(SUPPLIED ENTRIES):
Content starts
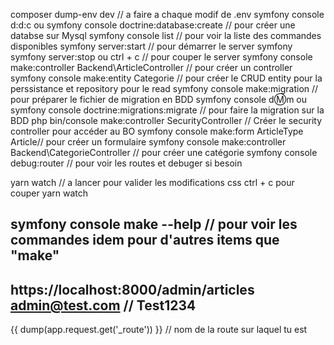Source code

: composer dump-env dev // a faire a chaque modif de .env
symfony console d:d:c ou symfony console doctrine:database:create // pour créer une databse sur Mysql
symfony console list // pour voir la liste des commandes disponibles
 symfony server:start // pour démarrer le server symfony
 symfony server:stop ou ctrl + c // pour couper le server
 symfony console make:controller Backend\ArticleController // pour créer un controller
 symfony console make:entity Categorie // pour créer le CRUD entity pour la perssistance et repository pour le read
 symfony console make:migration // pour préparer le fichier de migration en BDD
 symfony console d:m:m  ou symfony console doctrine:migrations:migrate // pour faire la migration sur la BDD
 php bin/console make:controller SecurityController // Créer le security controller pour accéder au BO
symfony console make:form ArticleType Article// pour créer un formulaire
symfony console make:controller Backend\CategorieController // pour créer une catégorie
symfony console debug:router // pour voir les routes et debuger si besoin

yarn watch // a lancer pour valider les modifications css ctrl + c pour couper yarn watch

 symfony console make --help // pour voir les commandes idem pour d'autres items que "make"
-------------------------------------------
https://localhost:8000/admin/articles
admin@test.com // Test1234
------------------------------------------

 {{ dump(app.request.get('_route'))  }}  // nom de la route sur laquel tu est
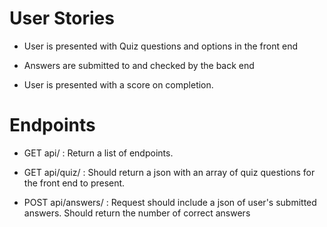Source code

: # User Stories

- User is presented with Quiz questions and options in the front end

- Answers are submitted to and checked by the back end

- User is presented with a score on completion.

# Endpoints

- GET api/ : Return a list of endpoints.

- GET api/quiz/ : Should return a json with an array of quiz questions for the front end to present.

- POST api/answers/ : Request should include a json of user's submitted answers. Should return the number of correct answers
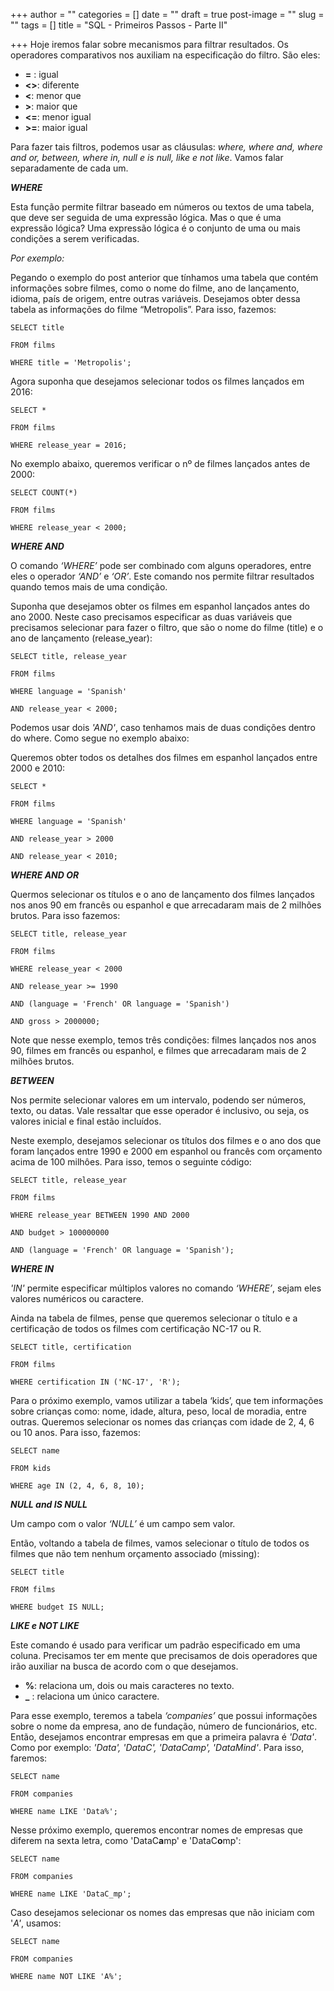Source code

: +++
author = ""
categories = []
date = ""
draft = true
post-image = ""
slug = ""
tags = []
title = "SQL - Primeiros Passos - Parte II"

+++
Hoje iremos falar sobre mecanismos para filtrar resultados. Os operadores comparativos nos auxiliam na especificação do filtro. São eles:

* **=** : igual
* **<>**: diferente
* **<**: menor que
* **>**: maior que
* **<=**: menor igual
* **>=**: maior igual

Para fazer tais filtros, podemos usar as cláusulas: _where, where and, where and or, between, where in, null e is null, like e not like_. Vamos falar separadamente de cada um.

**_WHERE_**

Esta função permite filtrar baseado em números ou textos de uma tabela, que deve ser seguida de uma expressão lógica. Mas o que é uma expressão lógica? Uma expressão lógica é o conjunto de uma ou mais condições a serem verificadas.

_Por exemplo:_

Pegando o exemplo do post anterior que tínhamos uma tabela que contém informações sobre filmes, como o nome do filme, ano de lançamento, idioma, país de origem, entre outras variáveis. Desejamos obter dessa tabela as informações do filme “Metropolis”. Para isso, fazemos:

    SELECT title

    FROM films

    WHERE title = 'Metropolis';

Agora suponha que desejamos selecionar todos os filmes lançados em 2016:

    SELECT *

    FROM films

    WHERE release_year = 2016;

No exemplo abaixo, queremos verificar o nº de filmes lançados antes de 2000:

    SELECT COUNT(*)

    FROM films

    WHERE release_year < 2000;

**_WHERE AND_**

O comando _‘WHERE’_ pode ser combinado com alguns operadores, entre eles o operador _‘AND’_ e _‘OR’_. Este comando nos permite filtrar resultados quando temos mais de uma condição.

Suponha que desejamos obter os filmes em espanhol lançados antes do ano 2000. Neste caso precisamos especificar as duas variáveis que precisamos selecionar para fazer o filtro, que são o nome do filme (title) e o ano de lançamento (release_year):

    SELECT title, release_year

    FROM films

    WHERE language = 'Spanish'

    AND release_year < 2000;

Podemos usar dois _'AND'_, caso tenhamos mais de duas condições dentro do where. Como segue no exemplo abaixo:

Queremos obter todos os detalhes dos filmes em espanhol lançados entre 2000 e 2010:

    SELECT *

    FROM films

    WHERE language = 'Spanish'

    AND release_year > 2000

    AND release_year < 2010;

**_WHERE AND OR_**

Quermos selecionar os títulos e o ano de lançamento dos filmes lançados nos anos 90 em francês ou espanhol e que arrecadaram mais de 2 milhões brutos. Para isso fazemos:

    SELECT title, release_year

    FROM films

    WHERE release_year < 2000

    AND release_year >= 1990

    AND (language = 'French' OR language = 'Spanish')

    AND gross > 2000000;

Note que nesse exemplo, temos três condições: filmes lançados nos anos 90, filmes em francês ou espanhol, e filmes que arrecadaram mais de 2 milhões brutos.

**_BETWEEN_**

Nos permite selecionar valores em um intervalo, podendo ser números, texto, ou datas. Vale ressaltar que esse operador é inclusivo, ou seja, os valores inicial e final estão incluídos.

Neste exemplo, desejamos selecionar os títulos dos filmes e o ano dos que foram lançados entre 1990 e 2000 em espanhol ou francês com orçamento acima de 100 milhôes. Para isso, temos o seguinte código:

    SELECT title, release_year

    FROM films

    WHERE release_year BETWEEN 1990 AND 2000

    AND budget > 100000000

    AND (language = 'French' OR language = 'Spanish');

**_WHERE IN_**

_'IN'_ permite especificar múltiplos valores no comando _‘WHERE’_, sejam eles valores numéricos ou caractere.

Ainda na tabela de filmes, pense que queremos selecionar o título e a certificação de todos os filmes com certificação NC-17 ou R.

    SELECT title, certification

    FROM films

    WHERE certification IN ('NC-17', 'R');

Para o próximo exemplo, vamos utilizar a tabela ‘kids’, que tem informações sobre crianças como: nome, idade, altura, peso, local de moradia, entre outras. Queremos selecionar os nomes das crianças com idade de 2, 4, 6 ou 10 anos. Para isso, fazemos:

    SELECT name

    FROM kids

    WHERE age IN (2, 4, 6, 8, 10);

**_NULL and IS NULL_**

Um campo com o valor _‘NULL’_ é um campo sem valor.

Então, voltando a tabela de filmes, vamos selecionar o título de todos os filmes que não tem nenhum orçamento associado (missing):

    SELECT title

    FROM films

    WHERE budget IS NULL;

**_LIKE e NOT LIKE_**

Este comando é usado para verificar um padrão especificado em uma coluna. Precisamos ter em mente que precisamos de dois operadores que irão auxiliar na busca de acordo com o que desejamos.

* **%**: relaciona um, dois ou mais caracteres no texto.
* **_** : relaciona um único caractere.

Para esse exemplo, teremos a tabela _‘companies’_ que possui informações sobre o nome da empresa, ano de fundação, número de funcionários, etc. Então, desejamos encontrar empresas em que a primeira palavra é _'Data'_. Como por exemplo: _'Data', 'DataC', 'DataCamp', 'DataMind'_. Para isso, faremos:

    SELECT name

    FROM companies

    WHERE name LIKE 'Data%';

Nesse próximo exemplo, queremos encontrar nomes de empresas que diferem na sexta letra, como 'DataC**a**mp' e 'DataC**o**mp':

    SELECT name

    FROM companies

    WHERE name LIKE 'DataC_mp';

Caso desejamos selecionar os nomes das empresas que não iniciam com '_A'_, usamos:

    SELECT name

    FROM companies

    WHERE name NOT LIKE 'A%';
Content ends
(EXERCISE AIM):
Extract the source text of every listing above verbatim, line by line. Omit the pictures from your answer.

(RESULT OF THIS EXERCISE):
Source code

: composer dump-env dev // a faire a chaque modif de .env
symfony console d:d:c ou symfony console doctrine:database:create // pour créer une databse sur Mysql
symfony console list // pour voir la liste des commandes disponibles
 symfony server:start // pour démarrer le server symfony
 symfony server:stop ou ctrl + c // pour couper le server
 symfony console make:controller Backend\ArticleController // pour créer un controller
 symfony console make:entity Categorie // pour créer le CRUD entity pour la perssistance et repository pour le read
 symfony console make:migration // pour préparer le fichier de migration en BDD
 symfony console d:m:m  ou symfony console doctrine:migrations:migrate // pour faire la migration sur la BDD
 php bin/console make:controller SecurityController // Créer le security controller pour accéder au BO
symfony console make:form ArticleType Article// pour créer un formulaire
symfony console make:controller Backend\CategorieController // pour créer une catégorie
symfony console debug:router // pour voir les routes et debuger si besoin

yarn watch // a lancer pour valider les modifications css ctrl + c pour couper yarn watch

 symfony console make --help // pour voir les commandes idem pour d'autres items que "make"
-------------------------------------------
https://localhost:8000/admin/articles
admin@test.com // Test1234
------------------------------------------

 {{ dump(app.request.get('_route'))  }}  // nom de la route sur laquel tu est
Source code

: # User Stories

- User is presented with Quiz questions and options in the front end

- Answers are submitted to and checked by the back end

- User is presented with a score on completion.

# Endpoints

- GET api/ : Return a list of endpoints.

- GET api/quiz/ : Should return a json with an array of quiz questions for the front end to present.

- POST api/answers/ : Request should include a json of user's submitted answers. Should return the number of correct answers
Source code

: +++
author = ""
categories = []
date = ""
draft = true
post-image = ""
slug = ""
tags = []
title = "SQL - Primeiros Passos - Parte II"

+++
Hoje iremos falar sobre mecanismos para filtrar resultados. Os operadores comparativos nos auxiliam na especificação do filtro. São eles:

* **=** : igual
* **<>**: diferente
* **<**: menor que
* **>**: maior que
* **<=**: menor igual
* **>=**: maior igual

Para fazer tais filtros, podemos usar as cláusulas: _where, where and, where and or, between, where in, null e is null, like e not like_. Vamos falar separadamente de cada um.

**_WHERE_**

Esta função permite filtrar baseado em números ou textos de uma tabela, que deve ser seguida de uma expressão lógica. Mas o que é uma expressão lógica? Uma expressão lógica é o conjunto de uma ou mais condições a serem verificadas.

_Por exemplo:_

Pegando o exemplo do post anterior que tínhamos uma tabela que contém informações sobre filmes, como o nome do filme, ano de lançamento, idioma, país de origem, entre outras variáveis. Desejamos obter dessa tabela as informações do filme “Metropolis”. Para isso, fazemos:

    SELECT title

    FROM films

    WHERE title = 'Metropolis';

Agora suponha que desejamos selecionar todos os filmes lançados em 2016:

    SELECT *

    FROM films

    WHERE release_year = 2016;

No exemplo abaixo, queremos verificar o nº de filmes lançados antes de 2000:

    SELECT COUNT(*)

    FROM films

    WHERE release_year < 2000;

**_WHERE AND_**

O comando _‘WHERE’_ pode ser combinado com alguns operadores, entre eles o operador _‘AND’_ e _‘OR’_. Este comando nos permite filtrar resultados quando temos mais de uma condição.

Suponha que desejamos obter os filmes em espanhol lançados antes do ano 2000. Neste caso precisamos especificar as duas variáveis que precisamos selecionar para fazer o filtro, que são o nome do filme (title) e o ano de lançamento (release_year):

    SELECT title, release_year

    FROM films

    WHERE language = 'Spanish'

    AND release_year < 2000;

Podemos usar dois _'AND'_, caso tenhamos mais de duas condições dentro do where. Como segue no exemplo abaixo:

Queremos obter todos os detalhes dos filmes em espanhol lançados entre 2000 e 2010:

    SELECT *

    FROM films

    WHERE language = 'Spanish'

    AND release_year > 2000

    AND release_year < 2010;

**_WHERE AND OR_**

Quermos selecionar os títulos e o ano de lançamento dos filmes lançados nos anos 90 em francês ou espanhol e que arrecadaram mais de 2 milhões brutos. Para isso fazemos:

    SELECT title, release_year

    FROM films

    WHERE release_year < 2000

    AND release_year >= 1990

    AND (language = 'French' OR language = 'Spanish')

    AND gross > 2000000;

Note que nesse exemplo, temos três condições: filmes lançados nos anos 90, filmes em francês ou espanhol, e filmes que arrecadaram mais de 2 milhões brutos.

**_BETWEEN_**

Nos permite selecionar valores em um intervalo, podendo ser números, texto, ou datas. Vale ressaltar que esse operador é inclusivo, ou seja, os valores inicial e final estão incluídos.

Neste exemplo, desejamos selecionar os títulos dos filmes e o ano dos que foram lançados entre 1990 e 2000 em espanhol ou francês com orçamento acima de 100 milhôes. Para isso, temos o seguinte código:

    SELECT title, release_year

    FROM films

    WHERE release_year BETWEEN 1990 AND 2000

    AND budget > 100000000

    AND (language = 'French' OR language = 'Spanish');

**_WHERE IN_**

_'IN'_ permite especificar múltiplos valores no comando _‘WHERE’_, sejam eles valores numéricos ou caractere.

Ainda na tabela de filmes, pense que queremos selecionar o título e a certificação de todos os filmes com certificação NC-17 ou R.

    SELECT title, certification

    FROM films

    WHERE certification IN ('NC-17', 'R');

Para o próximo exemplo, vamos utilizar a tabela ‘kids’, que tem informações sobre crianças como: nome, idade, altura, peso, local de moradia, entre outras. Queremos selecionar os nomes das crianças com idade de 2, 4, 6 ou 10 anos. Para isso, fazemos:

    SELECT name

    FROM kids

    WHERE age IN (2, 4, 6, 8, 10);

**_NULL and IS NULL_**

Um campo com o valor _‘NULL’_ é um campo sem valor.

Então, voltando a tabela de filmes, vamos selecionar o título de todos os filmes que não tem nenhum orçamento associado (missing):

    SELECT title

    FROM films

    WHERE budget IS NULL;

**_LIKE e NOT LIKE_**

Este comando é usado para verificar um padrão especificado em uma coluna. Precisamos ter em mente que precisamos de dois operadores que irão auxiliar na busca de acordo com o que desejamos.

* **%**: relaciona um, dois ou mais caracteres no texto.
* **_** : relaciona um único caractere.

Para esse exemplo, teremos a tabela _‘companies’_ que possui informações sobre o nome da empresa, ano de fundação, número de funcionários, etc. Então, desejamos encontrar empresas em que a primeira palavra é _'Data'_. Como por exemplo: _'Data', 'DataC', 'DataCamp', 'DataMind'_. Para isso, faremos:

    SELECT name

    FROM companies

    WHERE name LIKE 'Data%';

Nesse próximo exemplo, queremos encontrar nomes de empresas que diferem na sexta letra, como 'DataC**a**mp' e 'DataC**o**mp':

    SELECT name

    FROM companies

    WHERE name LIKE 'DataC_mp';

Caso desejamos selecionar os nomes das empresas que não iniciam com '_A'_, usamos:

    SELECT name

    FROM companies

    WHERE name NOT LIKE 'A%';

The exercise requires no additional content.